What to Expect As New Rules on Credit Cards Take Effect

From the Wall Street Journal

Credit-card users get new protections this week, the first of a series of federal actions that constrain card issuers from changing terms on customers.

Starting Thursday, banks must comply with parts of the recently passed Credit Card Act of 2009 by mailing bills at least 21 days before their due dates and providing at least 45 days’ notice before making a significant change to their rates or fees. Currently, banks are generally required to mail billing statements at least 14 days in advance and provide a 15-day notice of altered fees or rates. The new rules also will bar banks from increasing fees and rates without warning when a consumer misses a payment or exceeds a credit limit.

Consumers also will be allowed to avoid future interest-rate increases and pay off any outstanding balance over time under the original rate terms. Currently, if a consumer gets hit with a penalty rate, for example, they aren’t given the option to reject the rates.

The bulk of the legislation’s key provisions will take effect in February 2010, including limits on interest-rate increases on existing balances. The following July will see the introduction of new disclosure rules, drafted and approved by the Federal Reserve Board and other banking regulators.

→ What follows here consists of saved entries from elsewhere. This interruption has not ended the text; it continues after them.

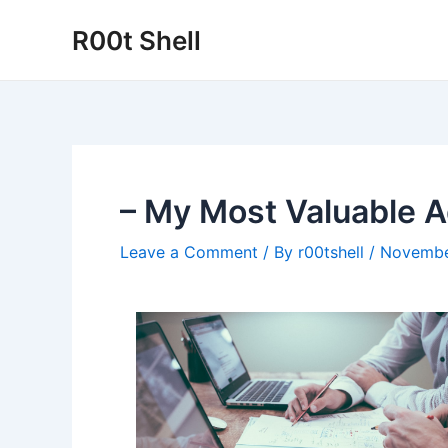
Skip
R00t Shell
to
content
– My Most Valuable A
Leave a Comment
/ By
r00tshell
/
Novembe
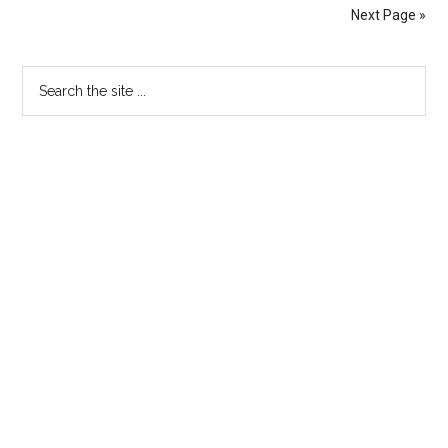
Next Page »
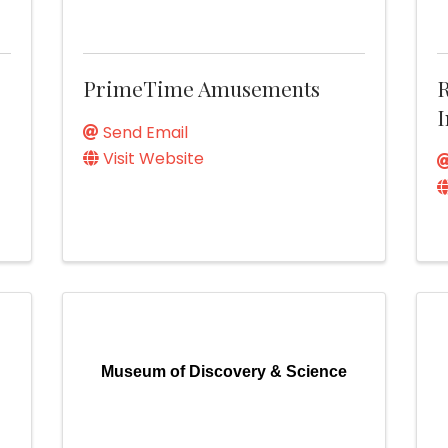
PrimeTime Amusements
R
I
Send Email
Visit Website
Museum of Discovery & Science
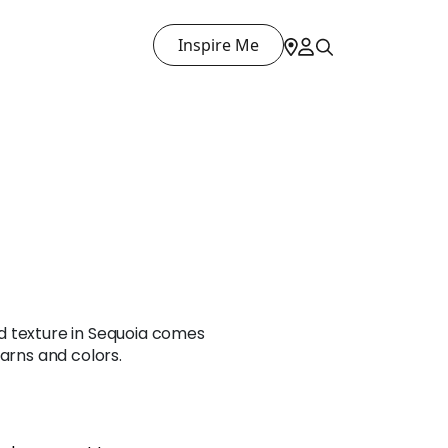
Inspire Me
d texture in Sequoia comes
yarns and colors.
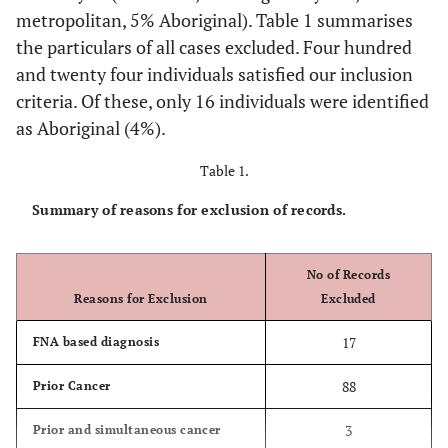
metropolitan, 5% Aboriginal). Table 1 summarises
the particulars of all cases excluded. Four hundred
and twenty four individuals satisfied our inclusion
criteria. Of these, only 16 individuals were identified
as Aboriginal (4%).
Table 1.
Summary of reasons for exclusion of records.
No of Records
Reasons for Exclusion
Excluded
17
FNA based diagnosis
88
Prior Cancer
3
Prior and simultaneous cancer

In anticipation of the legislation, major card issuers have been raising interest rates and fees, reducing credit lines and closing accounts. Banks say the changes also are being driven by the weak economy, which has resulted in higher losses and funding costs. Earlier this month, for example, American Express Co. notified its Blue, Optima and co-branded credit-card customers that it was raising interest rates by an average of two to four percentage points. Other changes to these cards, which take effect with customers’ October billing statements, include higher rates and fees for cash advances and late payments. American Express also eliminated fees for customers who exceed their credit limits, months before the legislation clamps down on a host of card fees.

Favoring Variable Rates

Other issuers, such as Bank of America Corp., J.P. Morgan Chase & Co.’s Chase Card Services and Discover Financial Services, recently converted customers’ fixed rates to variable ones. The changes will make it easier for issuers to bump up the rates they charge without notifying customers. By contrast, banks must currently notify fixed-rate card holders of any change in rates.

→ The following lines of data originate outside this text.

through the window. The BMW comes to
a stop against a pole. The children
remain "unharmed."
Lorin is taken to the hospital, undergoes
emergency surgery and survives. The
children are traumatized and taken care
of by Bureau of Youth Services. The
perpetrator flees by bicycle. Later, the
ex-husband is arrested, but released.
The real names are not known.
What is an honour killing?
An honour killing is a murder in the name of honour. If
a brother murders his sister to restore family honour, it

Banks are also paring back their rewards programs. Citigroup Inc., for example, has started adding annual fees to some of its rewards cards, such as the Citi Diamond Preferred Rewards card. Under the Discover More Card rewards program, customers can earn an additional 5% back on purchases in categories that rotate quarterly; for the third quarter, however, the cap on purchases that qualify for the cash-back bonus was lowered to $300 from $400. Meanwhile, Chase last fall scaled back the bonus opportunities on its no-fee Chase Freedom cards. For Chase Freedom card customers wanting to earn a fixed 3% bonus for spending in the grocery, gasoline and fast-food categories, Chase now levies a $30 annual fee.

While the new legislation will help eliminate sudden rate increases and force more disclosure, the banking industry has said the restrictions will reduce available credit. The cost of borrowing also will rise, companies say, since they will have to be more careful about giving credit. Average interest rates on credit cards rose slightly to 14.43% through May, according to the Federal Reserve, although rates are still below historical levels of 18% and 19% that were typical 20 years ago.

According to Consumer Action’s 2009 credit-card survey, which looked at 39 cards from 22 financial institutions, rates and fees began climbing this spring. The advocacy group said more credit cards now come with minimum cash-advance fees and higher balance-transfer and foreign-transaction fees.

“There’s no question that issuers are taking advantage of this window before it closes to make as many changes as freely as they’ve been accustomed to,” said Ruth Susswein, Consumer Action’s deputy director, national priorities.

Changes to card terms are causing some consumers to alter their spending patterns.

After Bank of America raised his 7.9% fixed rate to a 13.9% variable rate last spring, Mark Nilles paid off his remaining balance, shopped around for another card and canceled his BofA card. In the future, the Arvada, Colo., hydrologist said he plans to rely on savings or shorter-term, fixed-rate loans instead of credit cards to pay for one-time expenses.

“It made me reassess everything that I was doing credit-wise,” said Mr. Nilles.

More Fudge Room

For now, consumers should check their statement due dates to make sure they’re getting the required additional time to pay their bills. Some people may want to adjust any automatic debits coming out of their checking accounts to make sure they’re not paying their bills sooner than they need to, said John Ulzheimer of Credit.com, a consumer-education Web site. “This gives you a little more of a fudge period,” he said.

Consumers are likely to find better credit-card deals if they also have a checking account at the bank. Under Chase Card Services’ Chase Exclusives program, for example, Chase Freedom card holders who also have checking accounts at the bank can earn up to 10% more points on their spending.

The bank also rolled out a new credit card, “Slate From Chase,” that automatically refunds the 12th month’s interest charges each year if customers enroll in the bank’s AutoPay program from a Chase checking account.

Meanwhile, for a limited time, Citi is offering some customers an additional 2% cash-back bonus on qualified spending on Citi credit cards if customers also have a banking relationship at the company.